Как только она произнесла слова о своей матери, все словно затаили дыхание. Сенатор тут же побледнел.

Кэтрин продолжила.

— Ты привёл их, — она не посмотрела на меня, просто указала в нашу сторону, — в летний дом, наш дом. Её дом.

— Она умерла! — крикнул сенатор. — Твоя мать мертва уже чёртовы четыре года.

— Не могу об этом говорить, — ответила она, глядя на сенатора с разочарованием, и прошла мимо меня, не удостоив взглядом.

Всё ещё стою, даже не смея произнести хоть слово. Сенатор склоняется над столом, опустив ладони на гладкую поверхность и при этом склонив голову. Я злюсь на него, потому что чувствую, как сейчас плохо Кэтрин.

Элла смотрит на меня с выражением боли на лице.

— Колтер… — начинает она.

Но я прерываю её, она просто скажет сейчас какую-нибудь чушь, а мне этого не хотелось.

— Да похуй на это дерьмо, — говорю. — Я ухожу.

Я мчусь, переступая через две ступеньки, в свою комнату, где лежит мой бумажник, но меня интересует только одно, не уехала ли уже Кэтрин. Зайдя в комнату, хватаю кошелёк и сигареты, и, выйдя из неё, я замираю возле дверей комнаты Кэтрин. Они немного распахнуты, но я по-прежнему стою на месте, не решаясь войти. Затем дверь открывается, и я сталкиваюсь лицом к лицу с удивлённой Кэтрин.

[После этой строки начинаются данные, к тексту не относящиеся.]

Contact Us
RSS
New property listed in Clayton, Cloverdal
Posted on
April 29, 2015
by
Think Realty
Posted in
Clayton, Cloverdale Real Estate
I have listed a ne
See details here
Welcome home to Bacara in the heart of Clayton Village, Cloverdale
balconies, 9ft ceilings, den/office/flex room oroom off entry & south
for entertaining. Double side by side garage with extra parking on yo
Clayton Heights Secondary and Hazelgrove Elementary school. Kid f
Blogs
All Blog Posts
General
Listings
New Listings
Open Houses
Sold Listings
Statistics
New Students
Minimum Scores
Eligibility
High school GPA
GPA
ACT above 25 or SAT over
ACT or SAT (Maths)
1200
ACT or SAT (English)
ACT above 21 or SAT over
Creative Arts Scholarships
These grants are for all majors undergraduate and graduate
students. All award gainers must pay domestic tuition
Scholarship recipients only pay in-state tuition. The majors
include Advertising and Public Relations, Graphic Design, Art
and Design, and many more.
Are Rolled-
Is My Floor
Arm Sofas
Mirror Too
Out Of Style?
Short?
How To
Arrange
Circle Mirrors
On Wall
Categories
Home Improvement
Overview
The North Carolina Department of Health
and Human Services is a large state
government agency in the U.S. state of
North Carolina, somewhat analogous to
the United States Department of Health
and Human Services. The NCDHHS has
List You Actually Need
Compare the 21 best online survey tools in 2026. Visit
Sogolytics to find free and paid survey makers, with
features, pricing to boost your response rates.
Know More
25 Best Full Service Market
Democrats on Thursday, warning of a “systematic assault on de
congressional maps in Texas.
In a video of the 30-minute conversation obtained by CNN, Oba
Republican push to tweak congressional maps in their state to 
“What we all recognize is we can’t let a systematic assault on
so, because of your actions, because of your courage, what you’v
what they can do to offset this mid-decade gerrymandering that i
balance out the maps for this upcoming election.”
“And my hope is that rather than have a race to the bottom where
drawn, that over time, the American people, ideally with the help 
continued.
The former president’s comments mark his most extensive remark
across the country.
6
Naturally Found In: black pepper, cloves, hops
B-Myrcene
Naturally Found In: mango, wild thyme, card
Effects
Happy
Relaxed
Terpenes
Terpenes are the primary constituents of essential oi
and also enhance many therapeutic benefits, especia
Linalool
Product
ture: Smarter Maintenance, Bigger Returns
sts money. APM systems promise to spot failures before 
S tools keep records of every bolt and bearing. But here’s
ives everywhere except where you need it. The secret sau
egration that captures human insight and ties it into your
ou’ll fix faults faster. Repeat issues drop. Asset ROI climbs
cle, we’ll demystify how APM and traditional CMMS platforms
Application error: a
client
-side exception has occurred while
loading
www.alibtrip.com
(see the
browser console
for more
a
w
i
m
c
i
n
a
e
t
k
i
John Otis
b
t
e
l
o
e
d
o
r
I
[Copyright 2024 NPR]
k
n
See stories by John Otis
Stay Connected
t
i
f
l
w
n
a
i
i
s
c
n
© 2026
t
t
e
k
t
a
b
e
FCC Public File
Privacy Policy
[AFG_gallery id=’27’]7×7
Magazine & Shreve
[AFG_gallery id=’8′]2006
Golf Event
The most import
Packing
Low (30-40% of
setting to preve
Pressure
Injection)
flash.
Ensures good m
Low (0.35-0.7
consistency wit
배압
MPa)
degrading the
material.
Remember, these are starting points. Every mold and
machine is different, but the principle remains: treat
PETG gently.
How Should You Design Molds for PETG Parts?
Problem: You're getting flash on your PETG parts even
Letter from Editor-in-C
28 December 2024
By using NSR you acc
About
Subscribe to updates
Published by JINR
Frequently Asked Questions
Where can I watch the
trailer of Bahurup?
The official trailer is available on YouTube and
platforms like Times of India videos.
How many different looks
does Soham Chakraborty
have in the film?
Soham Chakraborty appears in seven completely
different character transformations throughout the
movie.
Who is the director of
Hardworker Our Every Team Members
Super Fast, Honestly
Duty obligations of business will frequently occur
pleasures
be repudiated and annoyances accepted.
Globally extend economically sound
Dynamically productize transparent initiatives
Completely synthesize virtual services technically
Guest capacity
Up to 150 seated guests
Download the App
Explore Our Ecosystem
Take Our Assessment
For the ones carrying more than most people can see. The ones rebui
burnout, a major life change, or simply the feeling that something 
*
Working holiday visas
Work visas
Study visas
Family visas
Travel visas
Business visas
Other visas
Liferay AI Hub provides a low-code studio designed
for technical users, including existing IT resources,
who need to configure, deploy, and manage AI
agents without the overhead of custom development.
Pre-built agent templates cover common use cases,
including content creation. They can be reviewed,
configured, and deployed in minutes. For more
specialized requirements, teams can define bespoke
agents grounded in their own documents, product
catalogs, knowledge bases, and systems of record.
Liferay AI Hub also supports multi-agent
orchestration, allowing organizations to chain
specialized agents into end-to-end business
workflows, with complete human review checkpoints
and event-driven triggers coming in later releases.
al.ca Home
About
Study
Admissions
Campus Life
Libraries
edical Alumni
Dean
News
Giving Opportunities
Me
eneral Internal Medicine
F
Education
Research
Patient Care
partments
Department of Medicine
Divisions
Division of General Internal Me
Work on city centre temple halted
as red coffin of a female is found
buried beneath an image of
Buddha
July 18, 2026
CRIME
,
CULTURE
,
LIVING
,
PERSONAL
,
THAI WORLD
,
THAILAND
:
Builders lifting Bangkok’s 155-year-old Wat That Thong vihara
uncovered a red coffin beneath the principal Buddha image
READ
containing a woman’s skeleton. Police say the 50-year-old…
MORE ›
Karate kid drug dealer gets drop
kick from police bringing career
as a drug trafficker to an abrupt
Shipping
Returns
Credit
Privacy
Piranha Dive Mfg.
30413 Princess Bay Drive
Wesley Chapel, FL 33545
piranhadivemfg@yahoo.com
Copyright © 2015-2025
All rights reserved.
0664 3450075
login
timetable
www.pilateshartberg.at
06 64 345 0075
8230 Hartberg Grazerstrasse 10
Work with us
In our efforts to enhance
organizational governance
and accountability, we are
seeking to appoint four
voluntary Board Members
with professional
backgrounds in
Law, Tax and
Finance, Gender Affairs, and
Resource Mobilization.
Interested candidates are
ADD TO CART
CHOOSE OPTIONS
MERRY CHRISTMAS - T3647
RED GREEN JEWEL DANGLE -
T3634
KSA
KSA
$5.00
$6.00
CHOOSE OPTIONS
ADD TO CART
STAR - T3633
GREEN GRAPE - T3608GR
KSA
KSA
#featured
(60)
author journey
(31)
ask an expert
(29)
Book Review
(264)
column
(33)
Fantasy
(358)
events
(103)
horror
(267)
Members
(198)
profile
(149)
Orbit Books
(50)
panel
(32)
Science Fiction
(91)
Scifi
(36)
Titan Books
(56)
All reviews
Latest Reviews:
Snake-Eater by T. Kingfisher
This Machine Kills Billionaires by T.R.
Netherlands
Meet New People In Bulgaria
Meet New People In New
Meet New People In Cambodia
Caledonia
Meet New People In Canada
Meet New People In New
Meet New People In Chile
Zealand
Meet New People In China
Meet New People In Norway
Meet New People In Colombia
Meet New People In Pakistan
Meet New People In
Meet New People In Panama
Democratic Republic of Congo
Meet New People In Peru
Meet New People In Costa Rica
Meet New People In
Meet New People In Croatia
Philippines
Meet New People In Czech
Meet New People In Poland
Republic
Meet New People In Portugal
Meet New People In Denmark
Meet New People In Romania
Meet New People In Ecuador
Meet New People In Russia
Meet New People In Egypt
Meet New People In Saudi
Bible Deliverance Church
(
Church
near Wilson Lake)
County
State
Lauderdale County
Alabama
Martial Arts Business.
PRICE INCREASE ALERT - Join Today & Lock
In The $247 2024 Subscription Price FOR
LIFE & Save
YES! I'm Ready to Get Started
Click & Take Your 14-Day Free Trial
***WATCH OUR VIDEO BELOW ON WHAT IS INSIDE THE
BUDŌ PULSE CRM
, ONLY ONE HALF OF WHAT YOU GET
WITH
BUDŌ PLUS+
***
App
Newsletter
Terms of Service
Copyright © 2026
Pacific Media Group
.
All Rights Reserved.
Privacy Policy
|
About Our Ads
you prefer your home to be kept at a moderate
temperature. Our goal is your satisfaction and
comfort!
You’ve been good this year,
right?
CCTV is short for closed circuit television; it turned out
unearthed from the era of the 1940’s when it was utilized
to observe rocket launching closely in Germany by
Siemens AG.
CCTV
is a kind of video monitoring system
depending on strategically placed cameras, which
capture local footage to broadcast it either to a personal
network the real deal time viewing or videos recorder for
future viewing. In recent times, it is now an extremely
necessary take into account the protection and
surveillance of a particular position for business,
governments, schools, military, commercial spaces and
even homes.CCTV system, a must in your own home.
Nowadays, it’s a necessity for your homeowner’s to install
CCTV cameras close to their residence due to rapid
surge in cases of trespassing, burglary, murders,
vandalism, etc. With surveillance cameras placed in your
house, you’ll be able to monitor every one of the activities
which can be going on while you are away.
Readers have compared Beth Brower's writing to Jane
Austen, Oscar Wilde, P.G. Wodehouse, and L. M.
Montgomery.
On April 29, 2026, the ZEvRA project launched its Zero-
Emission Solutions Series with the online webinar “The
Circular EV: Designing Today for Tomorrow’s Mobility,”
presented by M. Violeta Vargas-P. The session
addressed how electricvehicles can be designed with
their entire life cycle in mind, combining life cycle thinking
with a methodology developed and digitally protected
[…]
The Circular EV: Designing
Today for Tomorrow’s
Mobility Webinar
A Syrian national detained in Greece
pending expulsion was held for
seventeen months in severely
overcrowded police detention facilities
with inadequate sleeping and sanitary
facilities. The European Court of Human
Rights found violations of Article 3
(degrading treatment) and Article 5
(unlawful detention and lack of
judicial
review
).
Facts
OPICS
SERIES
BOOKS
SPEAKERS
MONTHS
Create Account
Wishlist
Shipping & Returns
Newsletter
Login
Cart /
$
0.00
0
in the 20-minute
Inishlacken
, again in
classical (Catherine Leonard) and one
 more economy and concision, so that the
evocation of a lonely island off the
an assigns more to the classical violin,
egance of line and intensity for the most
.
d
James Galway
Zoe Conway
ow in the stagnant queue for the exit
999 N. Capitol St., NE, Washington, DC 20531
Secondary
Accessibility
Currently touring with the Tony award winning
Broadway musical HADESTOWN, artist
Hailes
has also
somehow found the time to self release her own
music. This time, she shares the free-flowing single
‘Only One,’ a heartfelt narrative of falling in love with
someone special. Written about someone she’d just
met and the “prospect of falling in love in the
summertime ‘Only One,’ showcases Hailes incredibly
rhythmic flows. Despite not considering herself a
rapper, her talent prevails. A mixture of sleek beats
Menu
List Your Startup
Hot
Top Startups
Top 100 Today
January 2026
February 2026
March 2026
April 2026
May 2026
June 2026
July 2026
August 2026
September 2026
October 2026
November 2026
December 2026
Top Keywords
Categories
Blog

Сначала я думаю, что она рада меня видеть, но следующие слова говорят об обратном:

— Серьёзно, Колтер, мне не нужно сейчас это дерьмо. Я не в настроении. Я просто хочу убраться отсюда.

— Нужна компания?

Её брови ползут верх:

— Ты это так шутишь?

— Я не какой-то там последний мерзавец. Правда, — отвечаю в свою защиту. Я не такой уже и плохой парень, вот что хочу сказать. Просто, когда она поблизости, я начиню вести себя как мудак.